What did you do?
The peer research methodology (known as action research) is useful because it empowers young people in academic research, involve them in all the aspects of the research project, allows a greater depth and insight of the research subject, supports advocacy for, with, and by children affected by the issues, and the final results are aimed to be translated into action and further advocacy work.

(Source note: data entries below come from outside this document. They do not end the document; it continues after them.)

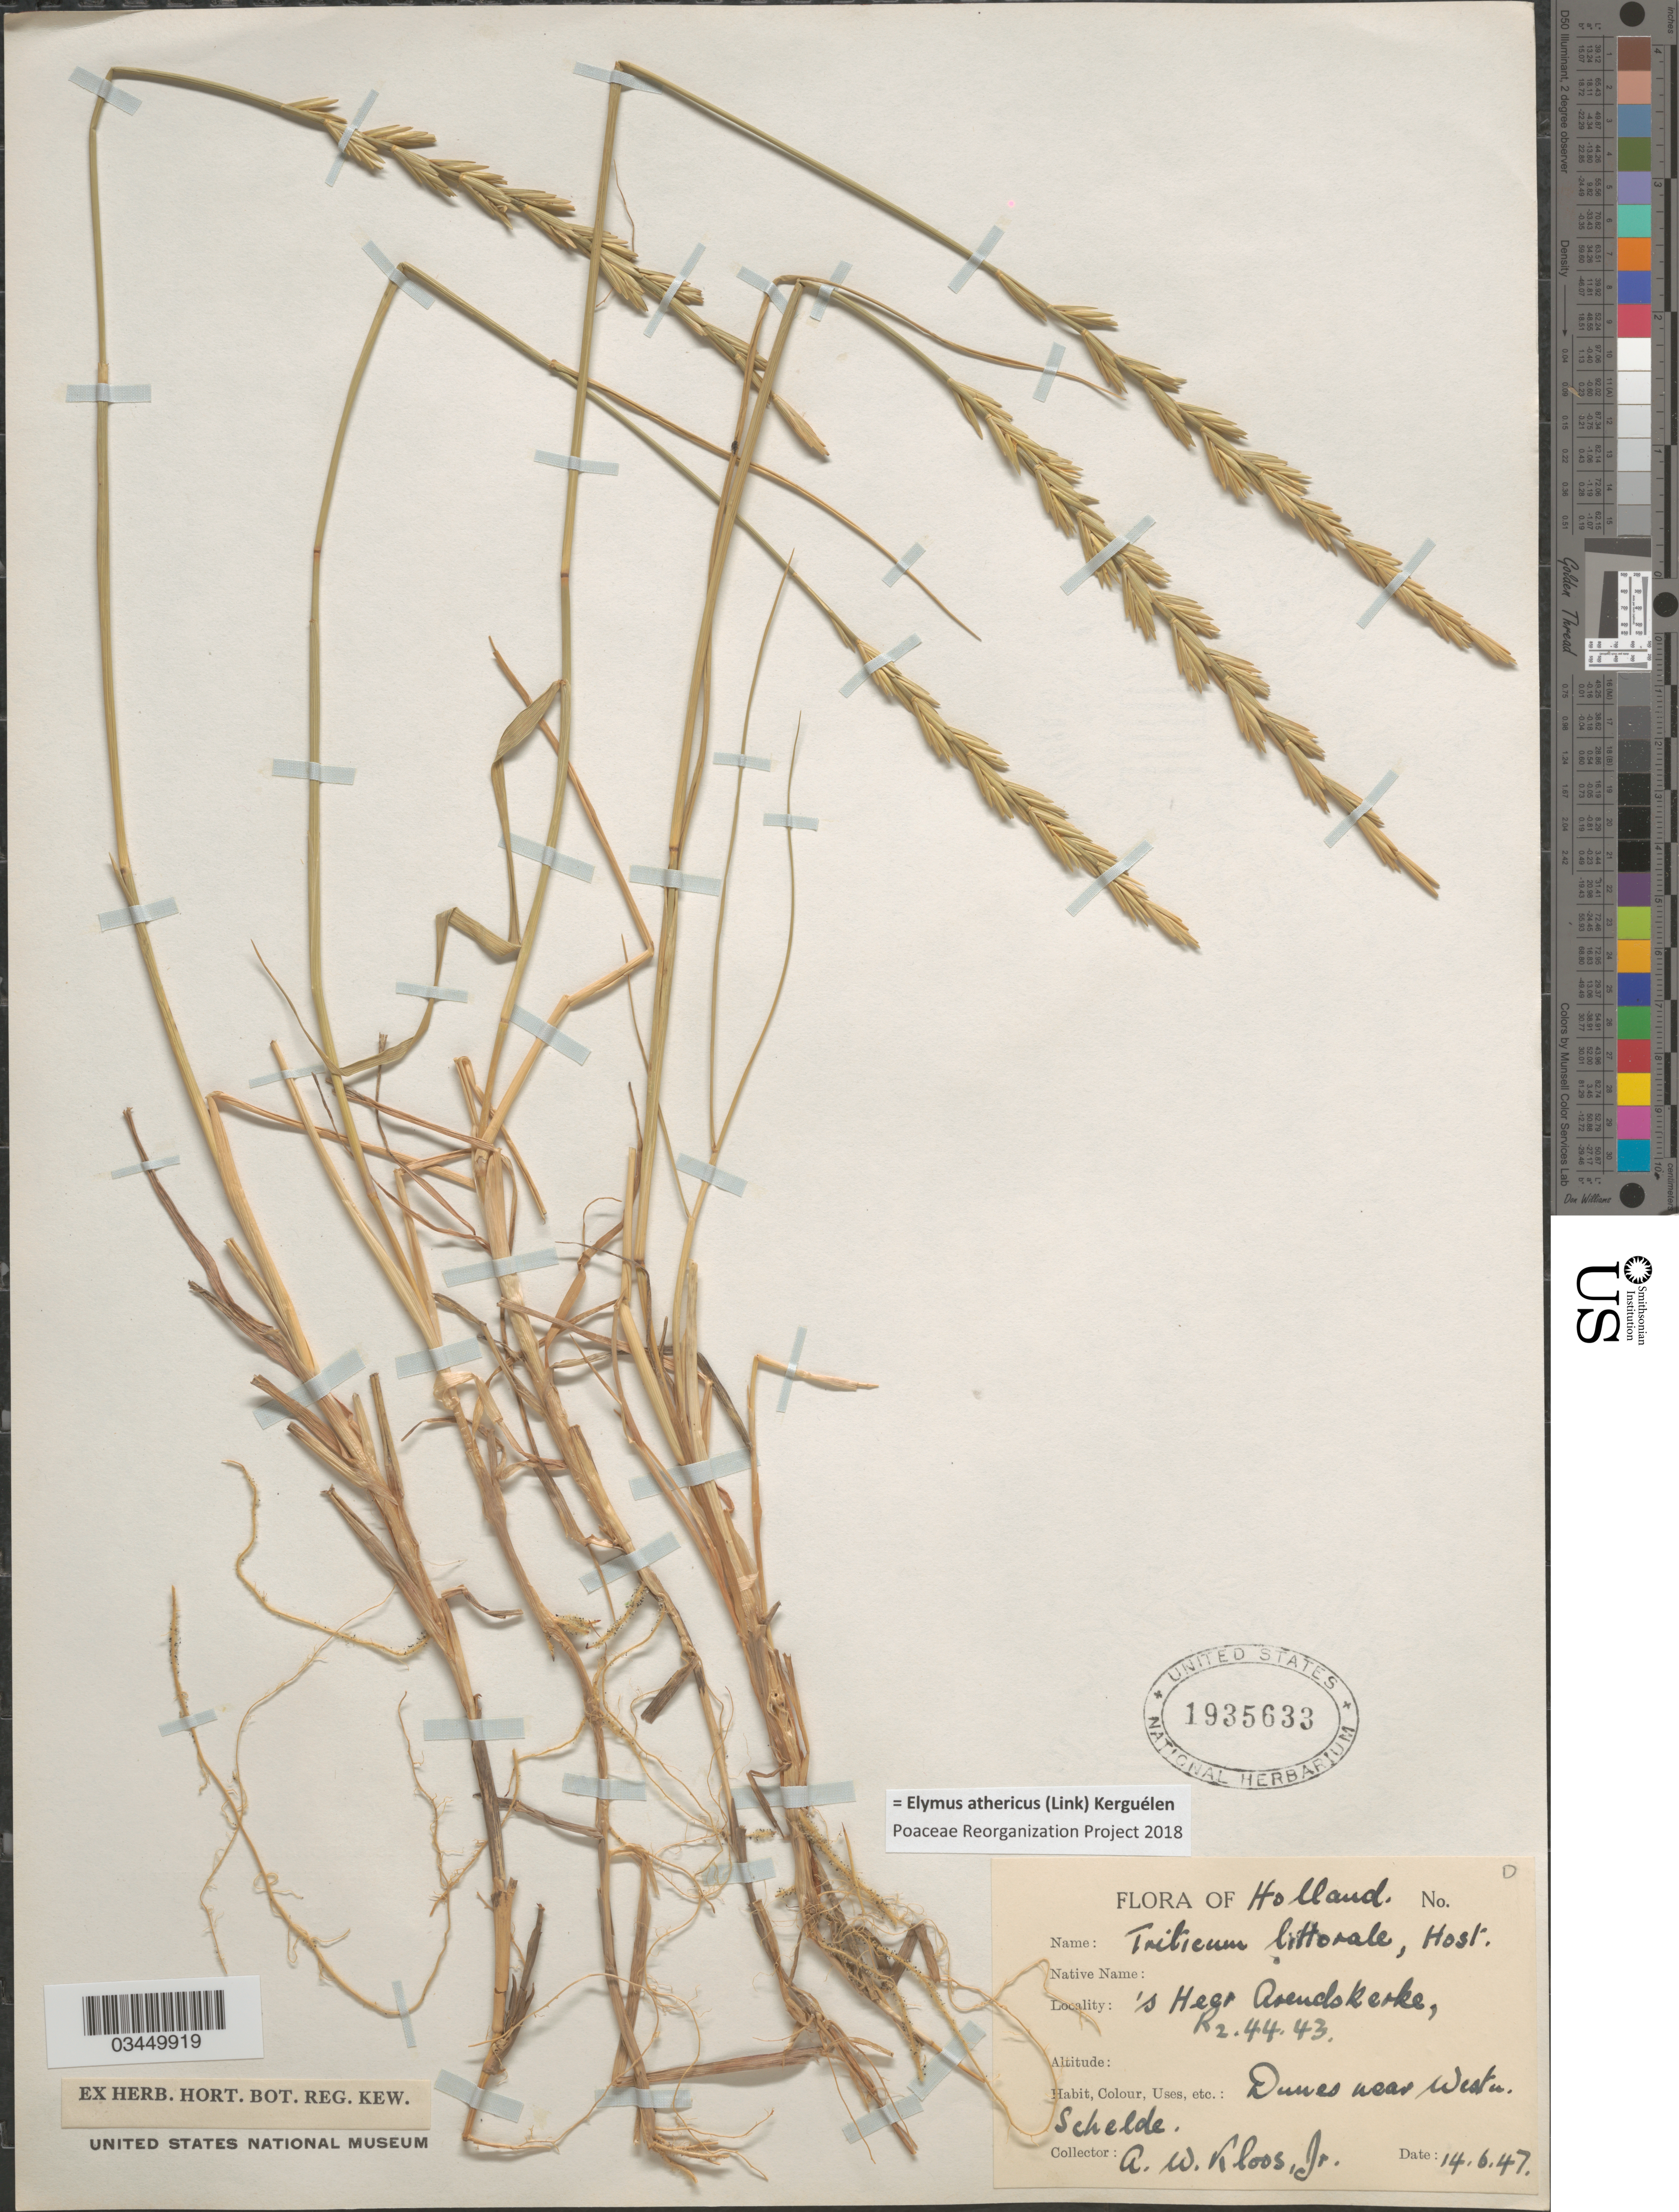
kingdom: Plantae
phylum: Tracheophyta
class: Liliopsida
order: Poales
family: Poaceae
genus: Elymus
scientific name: Elymus athericus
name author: (Link) Kerguélen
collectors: A. W. Kloos, Jr.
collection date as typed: Transcribed d/m/y: 14/6/47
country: Netherlands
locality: Holland. s-Heer Arendskerke, R2.44.43. Dunes near Westn. Schelde.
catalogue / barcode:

Click the link below to see an article by Celcis entitled ‘Peer Research – how to make a difference’ that explains in more detail the peer to peer research methodology https://www.celcis.org/application/files/9814/6669/6569/Peer-Research-How-to-Make-a-Difference.pdf
Initially, the methodology was used to frame an EU funded project in 2012 with involvement of 40 care experienced young people (from Albania, Poland, Czech Republic, Poland) who were selected and trained to become peer researchers and conduct interviews with children and young people in different forms of care. The results were used to advocate for leaving care policies and practices at national level through meetings and events with stakeholders, and also at European level in Brussels by meeting EC commissioners.
Here is a video clip about our work: https://www.youtube.com/watch?v=YBuR20JjfN0
Young people (aged 16-24) from different forms of alternative care were involved in preparation of the research scope, questionnaires, selected and trained as peer researchers and were involved in data analysis and participation in advocacy activities to raise issues about leaving care. The methodology was further implemented by other partner organizations, SOS Children’s Villages (Croatia, Uzbekistan, Armenia) to engage young people and produce evidence to conduct advocacy work on leaving care. The most recent use of the methodology was done by SOS Children’s Villages Serbia in 2021.
Peer research is very unique because it engages young people to explore issues of their peers in different forms of care. It is a unique methodology as young people gain a lot of skills and become more motivated to do more about their rights and the rights of their peers in care. They get a better perspective and are more eager to get involved in meetings with stakeholders to raise concerns and propose solutions based on their research and evidence based experience. This methodology of research is particularly unique because it creates great openness on the side of the interviewees from care to talk about their issues to their peers rather than adults as researches, and they keep themselves connected and interested to be in a touch and mobilize as a network. Most important all the data produced from peer to peer research methodology was used in national meetings, awareness raising activities, workshops and proposals for policy change or attention on leaving care and after care .
The places involved:
Peer research methodology was implemented in different countries by SOS Children’s Villages (Albania, Croatia, Poland, Czech Republic, Finland, Poland, Armenia, Uzbekistan, Serbia)
The link to the European report on peer research with insights for Albania, Poland, Czech Republic and Finland can be found here :
The report from SOS Children’s Villages Serbia on peer research can be found here:
For further information you can contact Almandina Guma from SOS Children’s Villages: Almandina.Guma@sos-kd.org
What impact did you want to achieve?The main outcome was to engage young people, equip them with skills and use the evidence they were collecting in their interaction with governmental stakeholders. The main target was to influence policy change on leaving care and raise awareness on issues from young people themselves as self advocates. Proposals were made to governmental stakeholders calling on their attention, and meetings took place on the topic of leaving care. The main impact is that young people could interact themselves with governmental and CSO stakeholders to speak up for themselves and their peers.
What can people do to continue trying to achieve the impact you hope for?The area of leaving care remains weakly addressed in the agenda of child care reform and deinstitutionalization. It is very important to think about provisions and services for young people preparing to leave care and having left, so that they do not feel abandoned by the system. Research on these topics is important, especially research done by young people with care experience, as they are more ready to advocate in this regard. Stakeholders were more touched and ready to listen when young people were presenting results of their research and issues on leaving care.
What are your recommendations or calls to for continued action on these issues?
- Increase more awareness on leaving care;
- Mobilize young people in networks and groups to advocate for these topics;
- Continue to produce evidence on key issues for young people in care, their rights, especially during the period of leaving care and after they have left care.
What is your advice to people wanting to strengthen children's participation in parliaments?To have functional children's participation in parliament or government decisions, it is important to agree on clear frequent spaces and opportunities for dialogue among children and adults. Common initiatives or projects should be sought. Support should be delivered to children/young people and also government decision makers to have a common understanding on participation for results to be achieved. Child and youth led initiatives should be supported with adequate budgets and resources.